*网页*:
┄┄┄┄┄┄┄┄┄┄

E. Tracking Segments

链接

https://codeforces.com/problemset/problem/1843/E

题面

思路

二分加树状数组。关键点在于看出来单点修改和区间查询，然后离线+二分：令l=1（1次操作），r=q（最多q次操作）。二分判断能不能行。
以及树状数组的板子要记得。

代码

#define _CRT_SECURE_NO_WARNINGS 
#include<iostream>
#include<vector>
#include<algorithm>
#include<math.h>
#include<sstream>
#include<string>
#include<string.h>
#include<iomanip>
#include<stdlib.h>
#include<map>
#include<queue>
#include<limits.h>
#include<climits>
#include<fstream>
#include<stack>
#define IOS ios::sync_with_stdio(false), cin.tie(0) ,cout.tie(0)
using namespace std;
#define int long long
const int N = 1e5 + 10;

struct ele
{
	int begin, end;
	int length;
}eles[N];
bool cmp(ele a, ele b) { return a.length < b.length; }
int lowbit(int x) { return x & (-x); }
int a[N];
void update(int x)
{
	while (x < N)
	{
		a[x]++;
		x += lowbit(x);
	}
}
int n, m;
int sum(int x)
{
	int ans = 0;
	while (x > 0)
	{
		ans += a[x];
		x -= lowbit(x);
	}
	return ans;
}
vector<int>vt;
bool check(int nm)
{
	memset(a, 0, sizeof(a));
	for (int i = 1; i <= nm; i++)
	{
		update(vt[i]);
	}
	bool fa = false;
	for (int i = 1; i <= m and !fa; i++)
	{
		int xnoe = sum(eles[i].end) - sum(eles[i].begin - 1);
		if (xnoe>= eles[i].length / 2 + 1)fa = true;
	}
	return fa;

}


signed main()
{
	IOS;
	int t; cin >> t;
	while (t--)
	{
		vt.clear();
		vt.push_back(0);
		cin >> n >> m;
		for (int i = 1; i <= m; i++)

┄┄┄┄┄┄┄┄┄┄

*数据节选*:
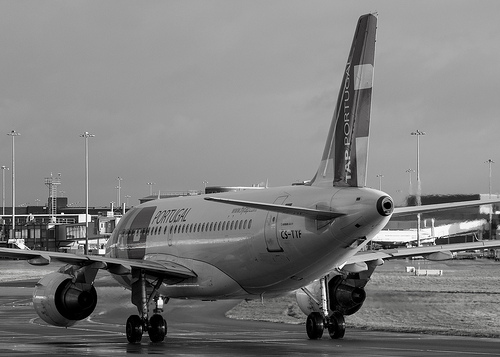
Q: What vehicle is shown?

┄┄┄┄┄┄┄┄┄┄

*你要做的*:
1/ 根据这篇题解回答下面三个问题：
(a) 题目链接是什么？
(b) 思路里二分一开始把 l 和 r 设成多少？
(c) 代码里常量 N 等于多少？
2/ 把这篇题解中从“E. Tracking Segments”开始、到“以及树状数组的板子要记得。”结束的这一段原样抄下来。
3/ 这篇题解的代码里定义了哪些函数？把函数名全部列出来。

*参考答案*:
1/
(a) https://codeforces.com/problemset/problem/1843/E
(b) l=1，r=q
(c) 1e5 + 10

2/
E. Tracking Segments

链接

https://codeforces.com/problemset/problem/1843/E

题面

思路

二分加树状数组。关键点在于看出来单点修改和区间查询，然后离线+二分：令l=1（1次操作），r=q（最多q次操作）。二分判断能不能行。
以及树状数组的板子要记得。

3/ cmp、lowbit、update、sum、check、main